As the FT recently reported: “Last year, Larry Fink finally threw his lot in with the machines. On 28 March, BlackRock unveiled a secret project code-named ‘Monarch’, a radical restructuring of its equities unit that is still reverberating across the industry. 

“The chief executive took an axe to BlackRock’s underperforming stock-picking business, sacking seven fund managers and shifting billions of dollars they used to manage to a little-known arm of the asset manager’s sprawling $6trn [£4.5bn] empire based in San Francisco, called Systematic Active Equities [SAE]. 

“When BlackRock, in 2009, swooped for Barclays Global Investors, the crown jewel was the iShares ETF business, the biggest player in a growing industry that recently smashed past $5trn of assets under management.
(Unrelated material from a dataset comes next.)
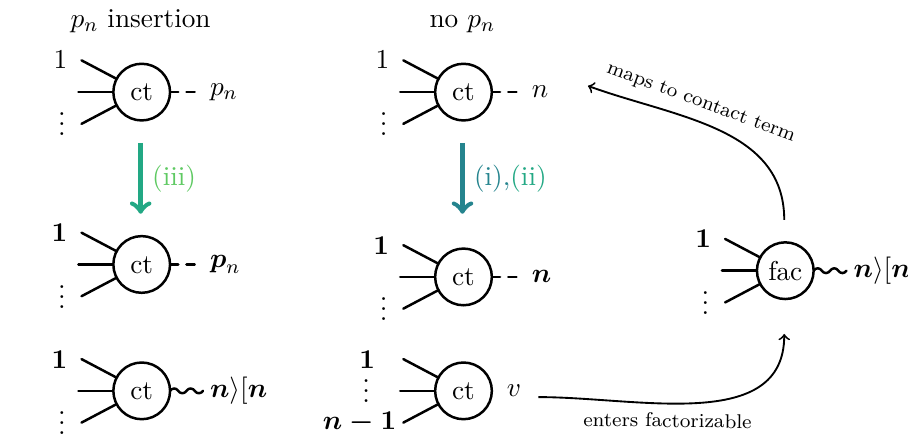
Figure 6 . The low-energy factorizable contributions featuring a longitudinal vector (bottom right) map to high-energy contact terms (top right) without affecting the determination of massive low- energy contact terms featuring a longitudinal vector (bottom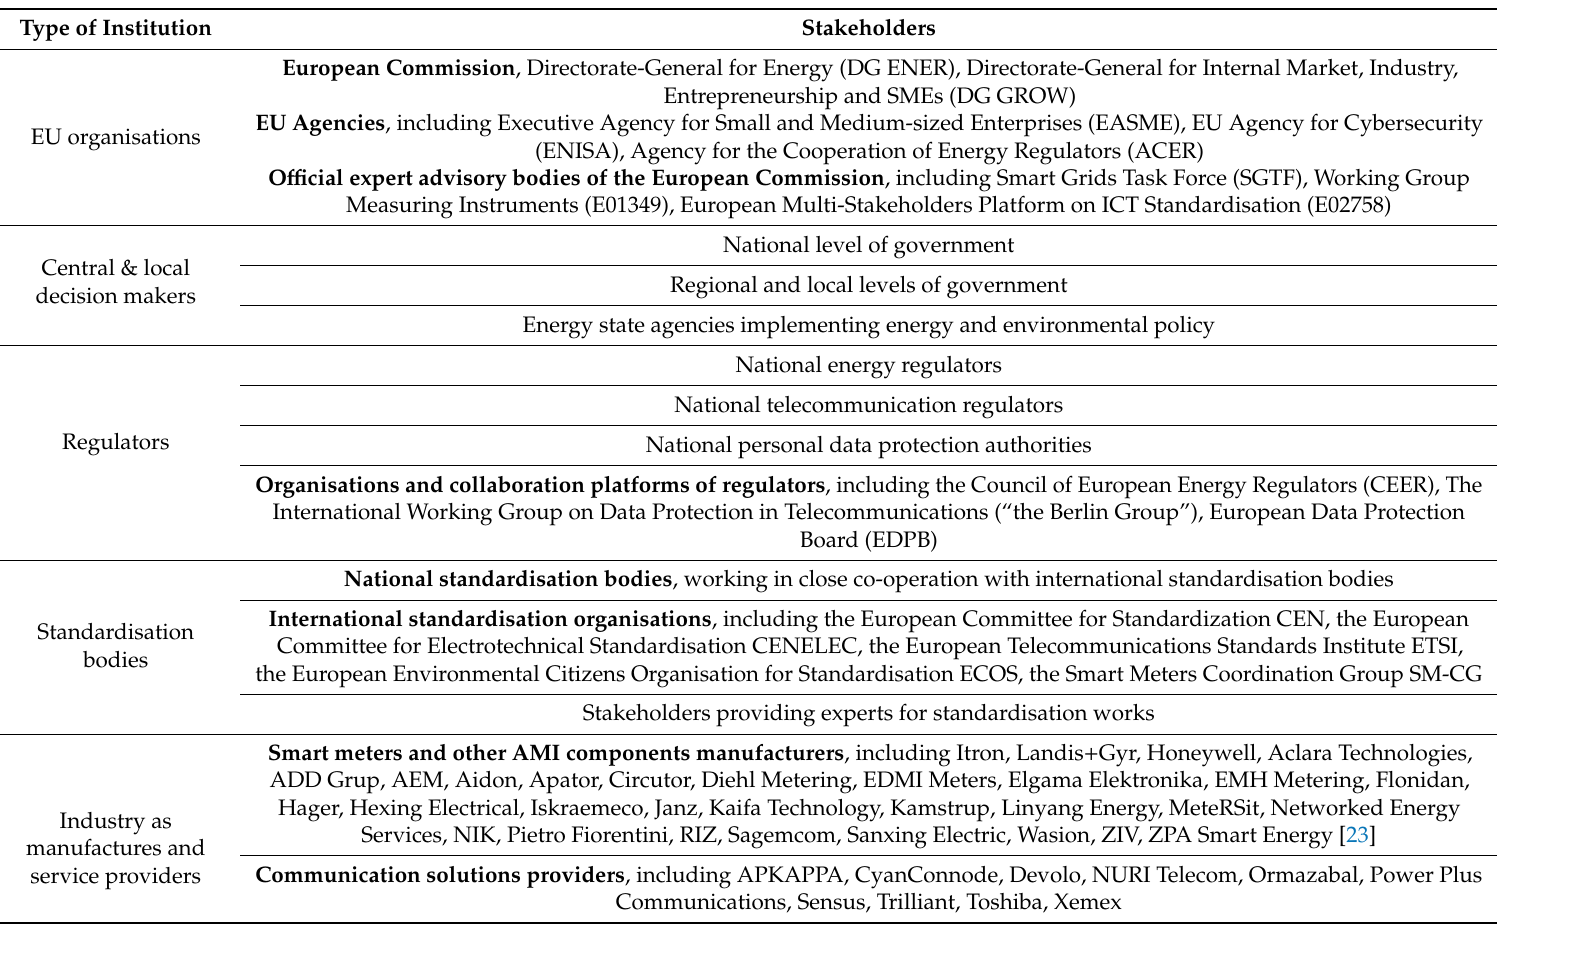
Table 2. Inventory of the main stakeholders in smart metering projects in the EU (Authors’ work based on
But some at BlackRock now reckon that the simultaneous acquisition of SAE – a $100bn computer-powered ‘quantitative’ investment unit – could turn out to be an even bigger deal than the imperious iShares business.”

Faster is not always better

SAE is much older than BlackRock. It was originally an index-tracking firm called Scientific Active Equities, set up by Wells Fargo Bank in 1971 in an attempt to throw off the ‘Hicksville’ image of west coast banks at that time. 

Fifteen years later it pioneered smart beta tactics, based on research which indicated that investors could beat the market by ‘tilting’ towards certain stock characteristics such as cheapness.

As the FT also reports: “One of the biggest trends in the money management industry is the explosion of interest in quantitative investing, using high-powered computers and artificial intelligence to scour markets and gargantuan data sets for patterns that can be exploited by trading algorithms.” 

But this means that costs are high, and the benefits are quickly lost. Although SAE was the first into this field, it has certainly not proved that commercially successful. That is because, in the end, technology is being used to trade faster and more cleverly than the opposition, rather than to concentrate on what investment is about – buying stable, safe and growing income streams.

Guessing the future

Data sets are just that – an account of the past but with no appreciation of the future. However good and accurate, and however much we would prefer otherwise, the past cannot and does not predict the future. That remains unknown, and needs human imagination – and guesswork – to identify possibilities, though never probabilities.